The Politics of Carbon
But is a carbon tax politically possible? Even with a big mandate for Obama and his EV-favoring policies in the election, Republicans still control the House of Representatives. Co-author Reilly told me that the climate is now better than ever.
“For a long time we’ve seen that a carbon tax hasn’t been politically possible,” he said. “But perhaps now we have a perfect storm of factors lining up. First, we have a situation with the deficit where Congress is desperately looking for ways to enhance tax revenue without raising personal income tax rates.
Among all the tough choices that need to be made in that context, a carbon tax might stand out as a more rational solution. There has also been support from the right, with conservative economists like Greg Mankiw and Arthur Laffer supporting the idea.”
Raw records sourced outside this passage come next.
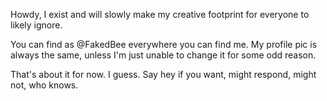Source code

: Howdy, I exist and will slowly make my creative footprint for everyone to likely ignore.

You can find as @FakedBee everywhere you can find me. My profile pic is always the same, unless I'm just unable to change it for some odd reason.

That's about it for now. I guess. Say hey if you want, might respond, might not, who knows.
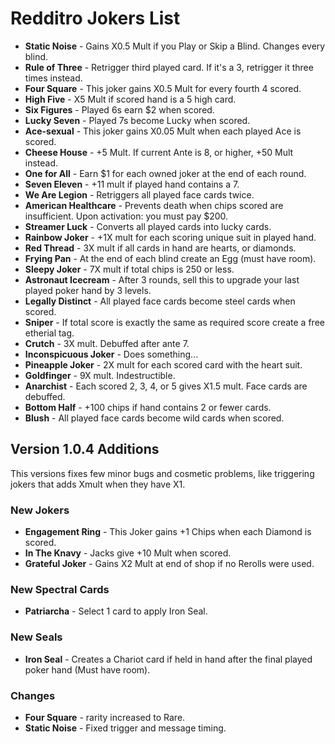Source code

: # Redditro Jokers List

- **Static Noise** - Gains X0.5 Mult if you Play or Skip a Blind. Changes every blind.
- **Rule of Three** - Retrigger third played card. If it's a 3, retrigger it three times instead.
- **Four Square** - This joker gains X0.5 Mult for every fourth 4 scored.
- **High Five** - X5 Mult if scored hand is a 5 high card.
- **Six Figures** - Played 6s earn $2 when scored.
- **Lucky Seven** - Played 7s become Lucky when scored.
- **Ace-sexual** - This joker gains X0.05 Mult when each played Ace is scored.
- **Cheese House** - +5 Mult. If current Ante is 8, or higher, +50 Mult instead.
- **One for All** - Earn $1 for each owned joker at the end of each round.
- **Seven Eleven** - +11 mult if played hand contains a 7.
- **We Are Legion** - Retriggers all played face cards twice.
- **American Healthcare** - Prevents death when chips scored are insufficient. Upon activation: you must pay $200.
- **Streamer Luck** - Converts all played cards into lucky cards.
- **Rainbow Joker** - +1X mult for each scoring unique suit in played hand.
- **Red Thread** - 3X mult if all cards in hand are hearts, or diamonds.
- **Frying Pan** - At the end of each blind create an Egg (must have room).
- **Sleepy Joker** - 7X mult if total chips is 250 or less.
- **Astronaut Icecream** - After 3 rounds, sell this to upgrade your last played poker hand by 3 levels.
- **Legally Distinct** - All played face cards become steel cards when scored.
- **Sniper** - If total score is exactly the same as required score create a free etherial tag.
- **Crutch** - 3X mult. Debuffed after ante 7.
- **Inconspicuous Joker** - Does something...
- **Pineapple Joker** - 2X mult for each scored card with the heart suit.
- **Goldfinger** - 9X mult. Indestructible.
- **Anarchist** - Each scored 2, 3, 4, or 5 gives X1.5 mult. Face cards are debuffed.
- **Bottom Half** - +100 chips if hand contains 2 or fewer cards.
- **Blush** - All played face cards become wild cards when scored.

## Version 1.0.4 Additions

This versions fixes few minor bugs and cosmetic problems, like triggering jokers that adds Xmult when they have X1.

### New Jokers
- **Engagement Ring** - This Joker gains +1 Chips when each Diamond is scored.
- **In The Knavy** - Jacks give +10 Mult when scored.
- **Grateful Joker** - Gains X2 Mult at end of shop if no Rerolls were used.

### New Spectral Cards
- **Patriarcha** - Select 1 card to apply Iron Seal.

### New Seals
- **Iron Seal** - Creates a Chariot card if held in hand after the final played poker hand (Must have room).

### Changes 
- **Four Square** - rarity increased to Rare.
- **Static Noise** - Fixed trigger and message timing.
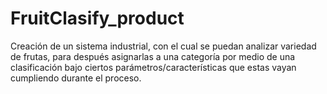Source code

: # FruitClasify_product
Creación de un sistema industrial, con el cual se puedan analizar variedad de frutas, para después asignarlas a una categoría por medio de una clasificación bajo ciertos parámetros/características que estas vayan cumpliendo durante el proceso.
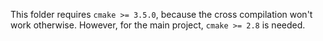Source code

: This folder requires `cmake >= 3.5.0`, because the cross compilation won't work otherwise. However, for the main project, `cmake >= 2.8` is needed.

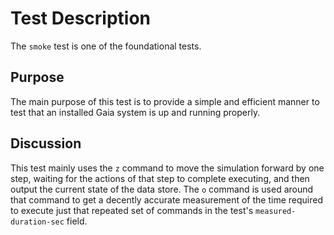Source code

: # Test Description

The `smoke` test is one of the foundational tests.

## Purpose

The main purpose of this test is to provide a simple and efficient manner to test that an installed Gaia system is up and running properly.

## Discussion

This test mainly uses the `z` command to move the simulation forward by one step, waiting for the actions of that step to complete executing, and then output the current state of the data store.
The `o` command is used around that command to get a decently accurate measurement of the time required to execute just that repeated set of commands in the test's `measured-duration-sec` field.
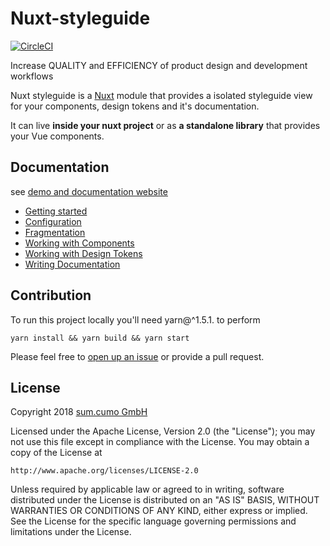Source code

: # Nuxt-styleguide

[![CircleCI](https://circleci.com/gh/sumcumo/nuxt-styleguide/tree/master.svg?style=shield)](https://circleci.com/gh/sumcumo/nuxt-styleguide/tree/master)

Increase QUALITY and EFFICIENCY of product design and development workflows

Nuxt styleguide is a [Nuxt](https://github.com/nuxt/nuxt.js) module that provides a isolated styleguide view for your components, design tokens and it's documentation.

It can live **inside your nuxt project** or as **a standalone library** that provides your Vue components.

## Documentation

see [demo and documentation website](https://sumcumo.github.io/nuxt-styleguide/)

* [Getting started](demo/docs/docs/getting-started.md)
* [Configuration](./demo/docs/docs/configuration.md)
* [Fragmentation](./demo/docs/docs/packages.md)
* [Working with Components](./demo/docs/docs/working-with-components.md)
* [Working with Design Tokens](./demo/docs/docs/working-with-design-tokens.md)
* [Writing Documentation](./demo/docs/docs/writing-documentation.md)

## Contribution

To run this project locally you'll need yarn@^1.5.1. to perform

`yarn install && yarn build && yarn start`

Please feel free to [open up an issue](https://github.com/sumcumo/nuxt-styleguide/issues/new) or provide a pull request.

## License

Copyright 2018 [sum.cumo GmbH](https://www.sumcumo.com/)

Licensed under the Apache License, Version 2.0 (the "License");
you may not use this file except in compliance with the License.
You may obtain a copy of the License at

    http://www.apache.org/licenses/LICENSE-2.0

Unless required by applicable law or agreed to in writing, software
distributed under the License is distributed on an "AS IS" BASIS,
WITHOUT WARRANTIES OR CONDITIONS OF ANY KIND, either express or implied.
See the License for the specific language governing permissions and
limitations under the License.
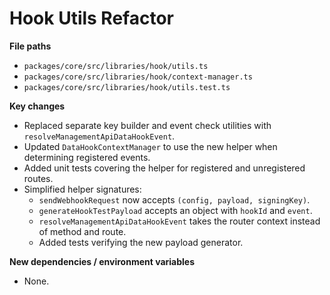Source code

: # Hook Utils Refactor

**File paths**
- `packages/core/src/libraries/hook/utils.ts`
- `packages/core/src/libraries/hook/context-manager.ts`
- `packages/core/src/libraries/hook/utils.test.ts`

**Key changes**
- Replaced separate key builder and event check utilities with `resolveManagementApiDataHookEvent`.
- Updated `DataHookContextManager` to use the new helper when determining registered events.
- Added unit tests covering the helper for registered and unregistered routes.
- Simplified helper signatures:
  - `sendWebhookRequest` now accepts `(config, payload, signingKey)`.
  - `generateHookTestPayload` accepts an object with `hookId` and `event`.
  - `resolveManagementApiDataHookEvent` takes the router context instead of method and route.
  - Added tests verifying the new payload generator.

**New dependencies / environment variables**
- None.
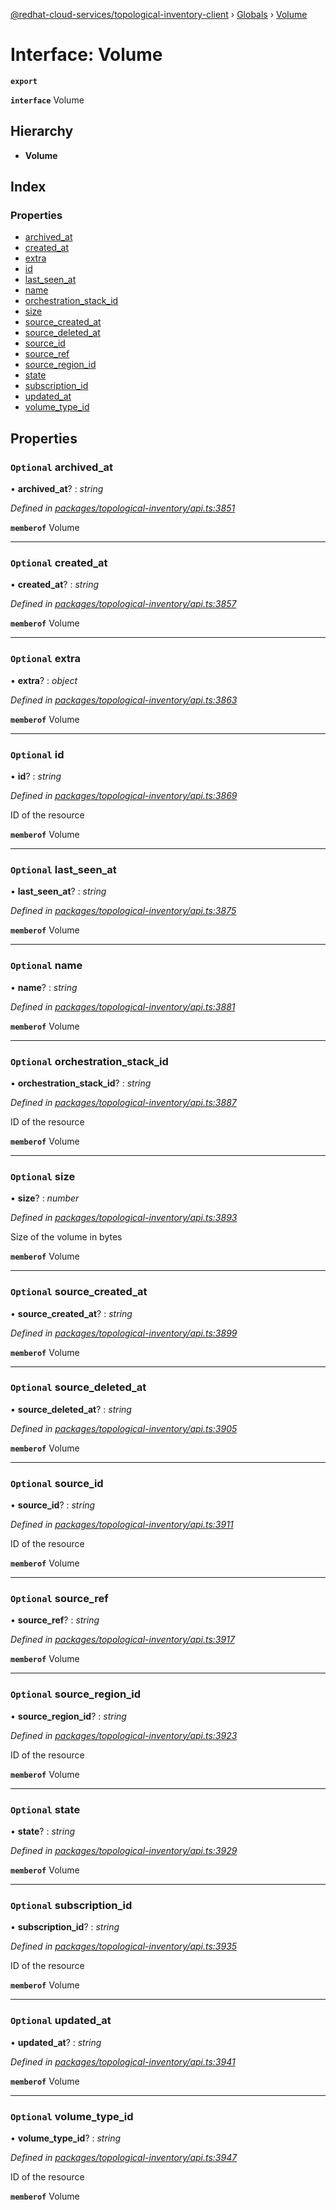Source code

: [@redhat-cloud-services/topological-inventory-client](../README.md) › [Globals](../globals.md) › [Volume](volume.md)

# Interface: Volume

**`export`** 

**`interface`** Volume

## Hierarchy

* **Volume**

## Index

### Properties

* [archived_at](volume.md#optional-archived_at)
* [created_at](volume.md#optional-created_at)
* [extra](volume.md#optional-extra)
* [id](volume.md#optional-id)
* [last_seen_at](volume.md#optional-last_seen_at)
* [name](volume.md#optional-name)
* [orchestration_stack_id](volume.md#optional-orchestration_stack_id)
* [size](volume.md#optional-size)
* [source_created_at](volume.md#optional-source_created_at)
* [source_deleted_at](volume.md#optional-source_deleted_at)
* [source_id](volume.md#optional-source_id)
* [source_ref](volume.md#optional-source_ref)
* [source_region_id](volume.md#optional-source_region_id)
* [state](volume.md#optional-state)
* [subscription_id](volume.md#optional-subscription_id)
* [updated_at](volume.md#optional-updated_at)
* [volume_type_id](volume.md#optional-volume_type_id)

## Properties

### `Optional` archived_at

• **archived_at**? : *string*

*Defined in [packages/topological-inventory/api.ts:3851](https://github.com/RedHatInsights/javascript-clients/blob/master/packages/topological-inventory/api.ts#L3851)*

**`memberof`** Volume

___

### `Optional` created_at

• **created_at**? : *string*

*Defined in [packages/topological-inventory/api.ts:3857](https://github.com/RedHatInsights/javascript-clients/blob/master/packages/topological-inventory/api.ts#L3857)*

**`memberof`** Volume

___

### `Optional` extra

• **extra**? : *object*

*Defined in [packages/topological-inventory/api.ts:3863](https://github.com/RedHatInsights/javascript-clients/blob/master/packages/topological-inventory/api.ts#L3863)*

**`memberof`** Volume

___

### `Optional` id

• **id**? : *string*

*Defined in [packages/topological-inventory/api.ts:3869](https://github.com/RedHatInsights/javascript-clients/blob/master/packages/topological-inventory/api.ts#L3869)*

ID of the resource

**`memberof`** Volume

___

### `Optional` last_seen_at

• **last_seen_at**? : *string*

*Defined in [packages/topological-inventory/api.ts:3875](https://github.com/RedHatInsights/javascript-clients/blob/master/packages/topological-inventory/api.ts#L3875)*

**`memberof`** Volume

___

### `Optional` name

• **name**? : *string*

*Defined in [packages/topological-inventory/api.ts:3881](https://github.com/RedHatInsights/javascript-clients/blob/master/packages/topological-inventory/api.ts#L3881)*

**`memberof`** Volume

___

### `Optional` orchestration_stack_id

• **orchestration_stack_id**? : *string*

*Defined in [packages/topological-inventory/api.ts:3887](https://github.com/RedHatInsights/javascript-clients/blob/master/packages/topological-inventory/api.ts#L3887)*

ID of the resource

**`memberof`** Volume

___

### `Optional` size

• **size**? : *number*

*Defined in [packages/topological-inventory/api.ts:3893](https://github.com/RedHatInsights/javascript-clients/blob/master/packages/topological-inventory/api.ts#L3893)*

Size of the volume in bytes

**`memberof`** Volume

___

### `Optional` source_created_at

• **source_created_at**? : *string*

*Defined in [packages/topological-inventory/api.ts:3899](https://github.com/RedHatInsights/javascript-clients/blob/master/packages/topological-inventory/api.ts#L3899)*

**`memberof`** Volume

___

### `Optional` source_deleted_at

• **source_deleted_at**? : *string*

*Defined in [packages/topological-inventory/api.ts:3905](https://github.com/RedHatInsights/javascript-clients/blob/master/packages/topological-inventory/api.ts#L3905)*

**`memberof`** Volume

___

### `Optional` source_id

• **source_id**? : *string*

*Defined in [packages/topological-inventory/api.ts:3911](https://github.com/RedHatInsights/javascript-clients/blob/master/packages/topological-inventory/api.ts#L3911)*

ID of the resource

**`memberof`** Volume

___

### `Optional` source_ref

• **source_ref**? : *string*

*Defined in [packages/topological-inventory/api.ts:3917](https://github.com/RedHatInsights/javascript-clients/blob/master/packages/topological-inventory/api.ts#L3917)*

**`memberof`** Volume

___

### `Optional` source_region_id

• **source_region_id**? : *string*

*Defined in [packages/topological-inventory/api.ts:3923](https://github.com/RedHatInsights/javascript-clients/blob/master/packages/topological-inventory/api.ts#L3923)*

ID of the resource

**`memberof`** Volume

___

### `Optional` state

• **state**? : *string*

*Defined in [packages/topological-inventory/api.ts:3929](https://github.com/RedHatInsights/javascript-clients/blob/master/packages/topological-inventory/api.ts#L3929)*

**`memberof`** Volume

___

### `Optional` subscription_id

• **subscription_id**? : *string*

*Defined in [packages/topological-inventory/api.ts:3935](https://github.com/RedHatInsights/javascript-clients/blob/master/packages/topological-inventory/api.ts#L3935)*

ID of the resource

**`memberof`** Volume

___

### `Optional` updated_at

• **updated_at**? : *string*

*Defined in [packages/topological-inventory/api.ts:3941](https://github.com/RedHatInsights/javascript-clients/blob/master/packages/topological-inventory/api.ts#L3941)*

**`memberof`** Volume

___

### `Optional` volume_type_id

• **volume_type_id**? : *string*

*Defined in [packages/topological-inventory/api.ts:3947](https://github.com/RedHatInsights/javascript-clients/blob/master/packages/topological-inventory/api.ts#L3947)*

ID of the resource

**`memberof`** Volume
“The time seems ripe for this discussion,” said Harvard economist Makiw, who advised Mitt Romney during the Presidential campaign. “A carbon tax kills two birds with one stone.” Support from Laffer, author of the famous supply-side “Laffer Curve,” could be a good persuader for Tea Party sympathizers. Reilly offers this argument for fiscal skeptics.
"Right now, it may seem like you’re not paying for programs such as fuel-efficiency standards or subsidy programs," Reilly said. "But what you’re not paying for out of your front pocket, you’re paying for out of your back pocket through your tax dollars and—in the case of fuel standards—when you go to buy a car. A carbon tax would be coming out of your front pocket, which is why it has been such a politically toxic idea, because it has a visible impact. But what we’ve studied is how the money raised from a carbon tax could be used to lower other taxes. So it balances out. You’re paying taxes on things that aren’t good—like emissions—and not as much for things that are good—like income."
A carbon tax is, in fact, the market-based approach that many Republicans say they want. “That’s what this is,” Reilly said. “It would give businesses, and specifically utilities and energy companies, the certainty and flexibility to choose which future investments would save the most energy and money. We would also no longer need the piecemeal regulations that are both inefficient and ineffective.”
So a carbon tax is a timely idea, but some raise cautions. Michael Shellenberger and Ted Nordhaus of the Breakthrough Institute call themselves environmentalists, but have long clashed with the actual movement. They say a carbon tax can “play a useful role,” but disagree that it’s a panacea.
The pair say that Europe effectively has one through its cap-and-trade system, but there’s still an increase in the use of coal there. Worldwide, coal has gone from 25 to 30 percent of total energy, and greenhouse gas emissions are rising at three parts per million annually (an increase from the two ppm in the 1990s).
Europe is switching to coal because it’s much cheaper than natural gas there. In the U.S., cheap natural gas means the trend is exactly reversed—coal is doomed here, and American climate emissions are falling rapidly. A carbon tax definitely is not a one-stop panacea, but it clearly is win-win at this unique juncture in our history.